* _Data records_:
--

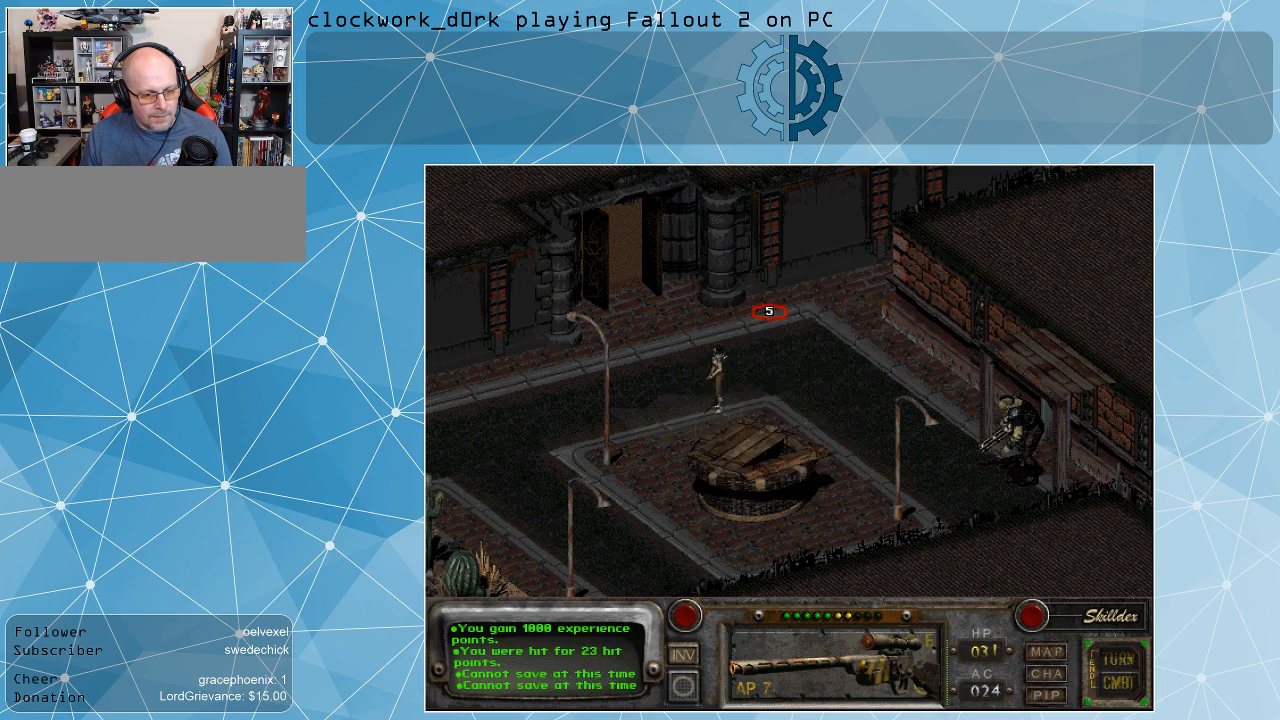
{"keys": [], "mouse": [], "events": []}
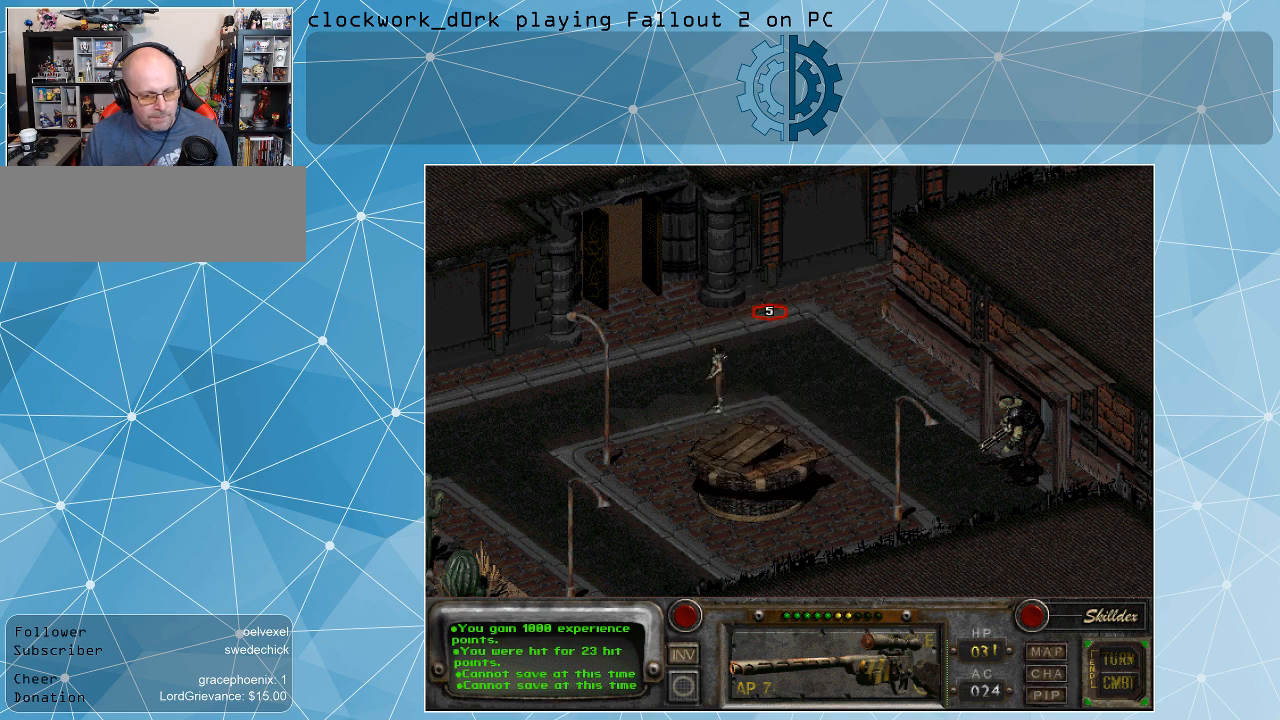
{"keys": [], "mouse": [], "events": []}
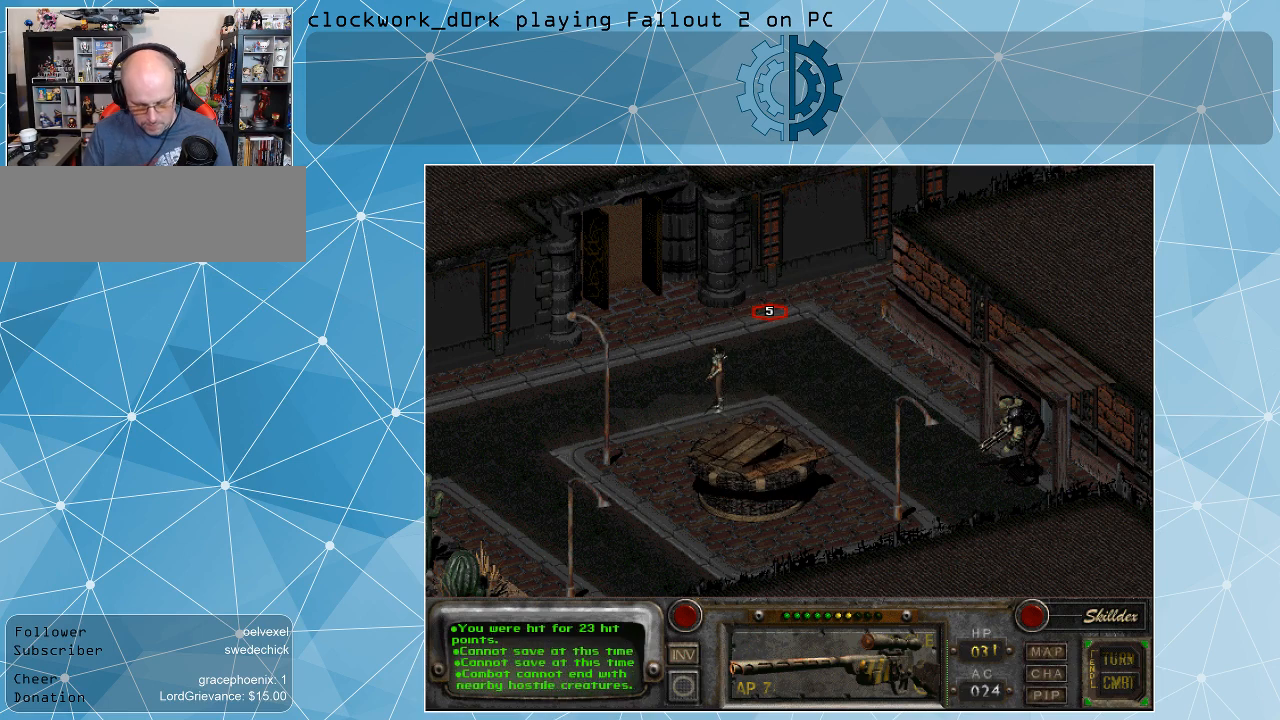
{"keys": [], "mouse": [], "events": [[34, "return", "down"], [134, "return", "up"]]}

--

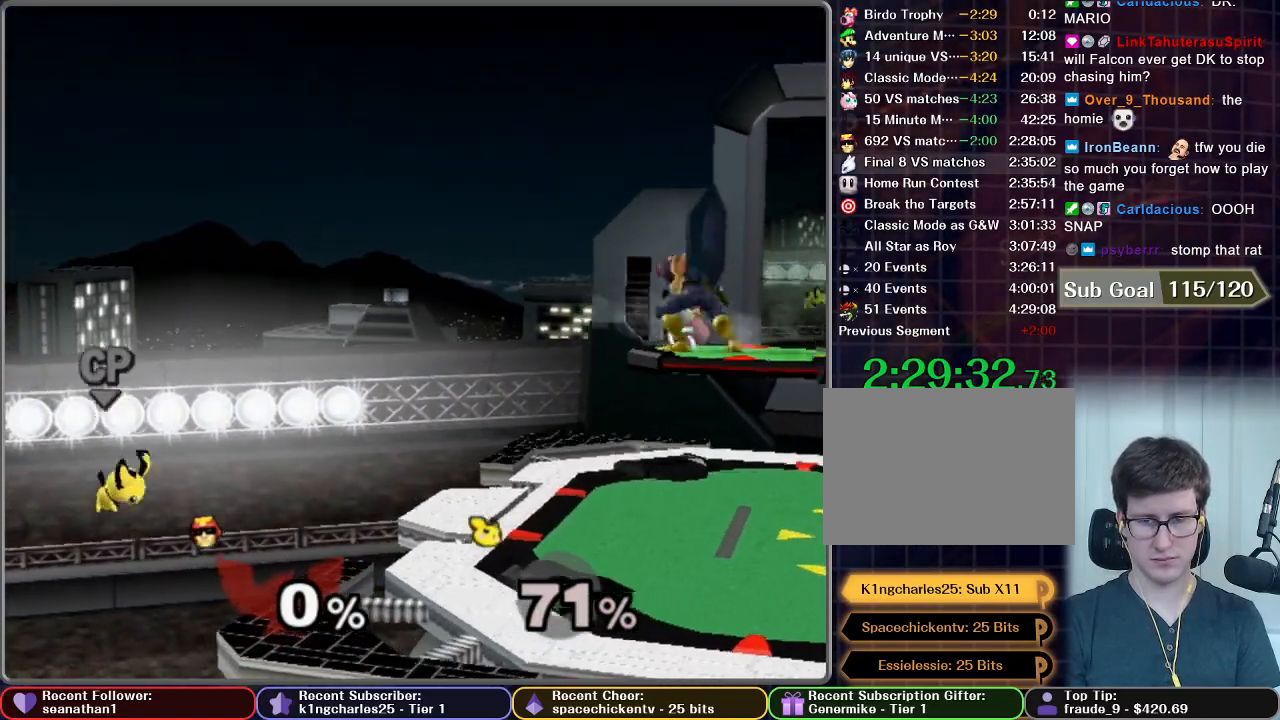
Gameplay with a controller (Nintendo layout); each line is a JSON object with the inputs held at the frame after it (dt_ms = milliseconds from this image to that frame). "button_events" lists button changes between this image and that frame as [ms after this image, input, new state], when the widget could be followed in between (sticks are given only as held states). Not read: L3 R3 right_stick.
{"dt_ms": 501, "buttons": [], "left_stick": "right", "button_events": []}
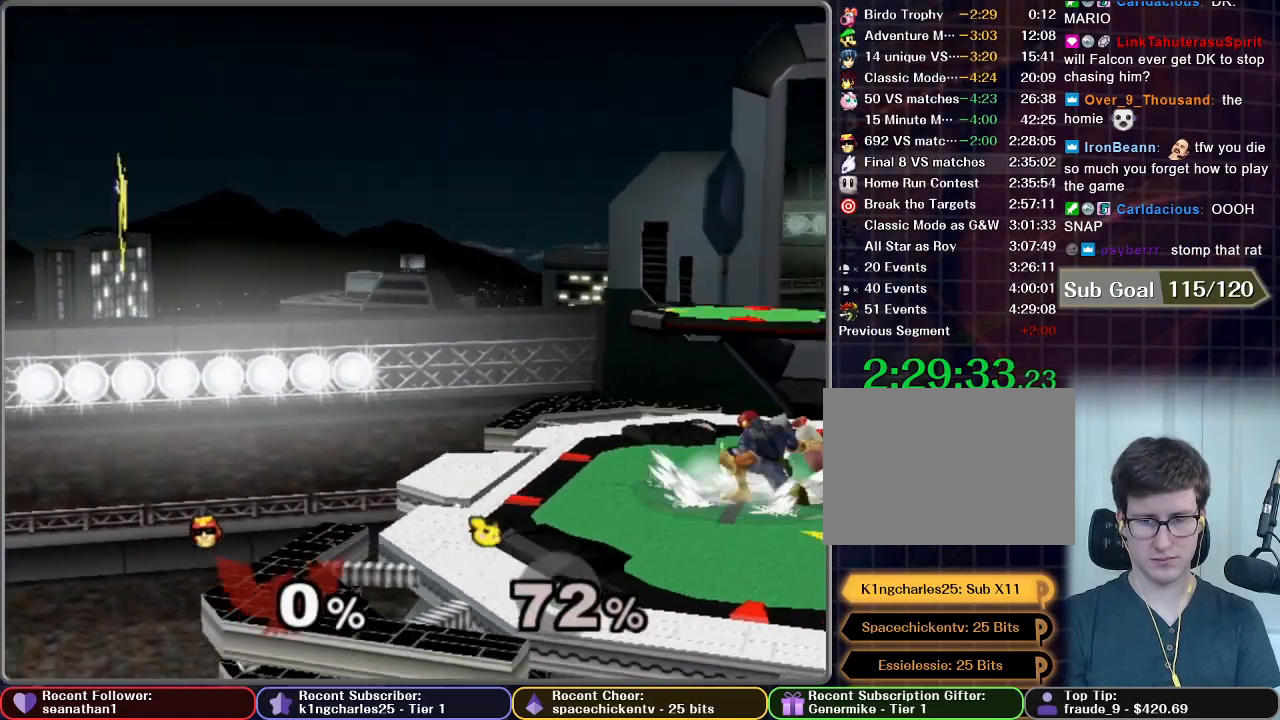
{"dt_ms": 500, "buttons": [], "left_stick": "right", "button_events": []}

--

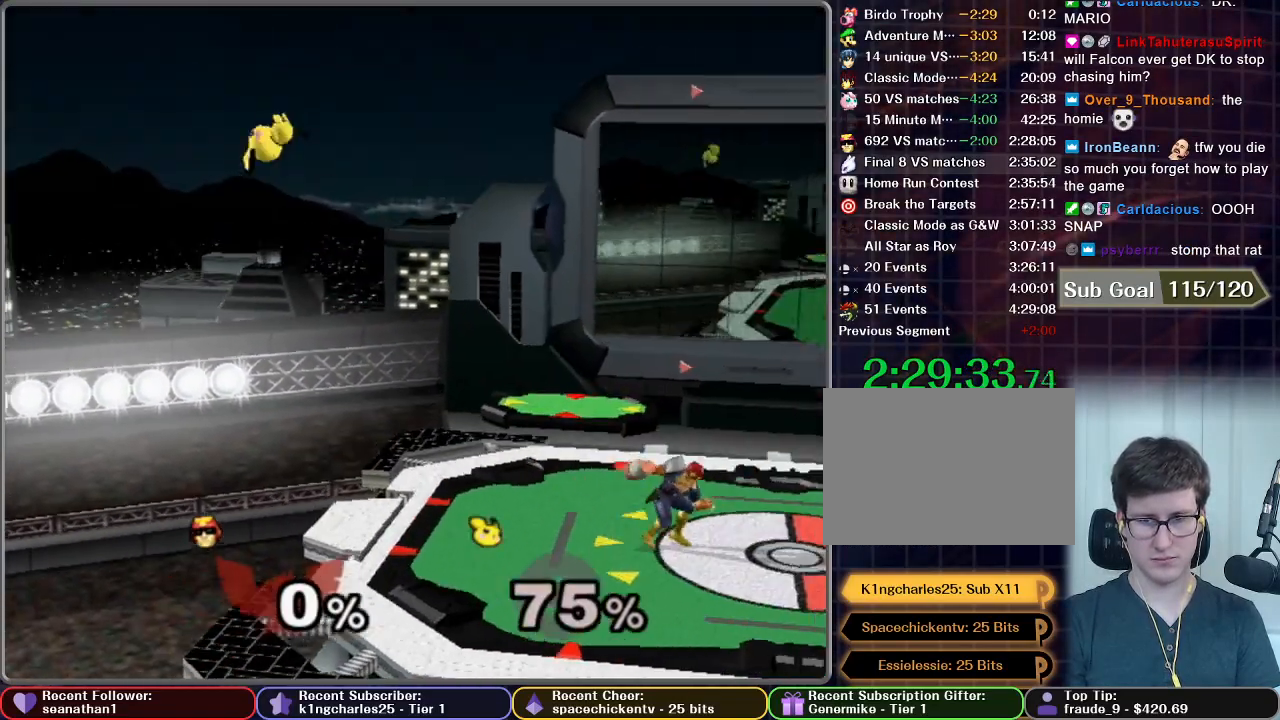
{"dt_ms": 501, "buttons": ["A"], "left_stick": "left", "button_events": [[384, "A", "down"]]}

--

* _The problem_:
Using only the data above, copy out the lines that include the word "buttons".

* _Exercise result_:
{"dt_ms": 501, "buttons": [], "left_stick": "right", "button_events": []}
{"dt_ms": 500, "buttons": [], "left_stick": "right", "button_events": []}
{"dt_ms": 501, "buttons": ["A"], "left_stick": "left", "button_events": [[384, "A", "down"]]}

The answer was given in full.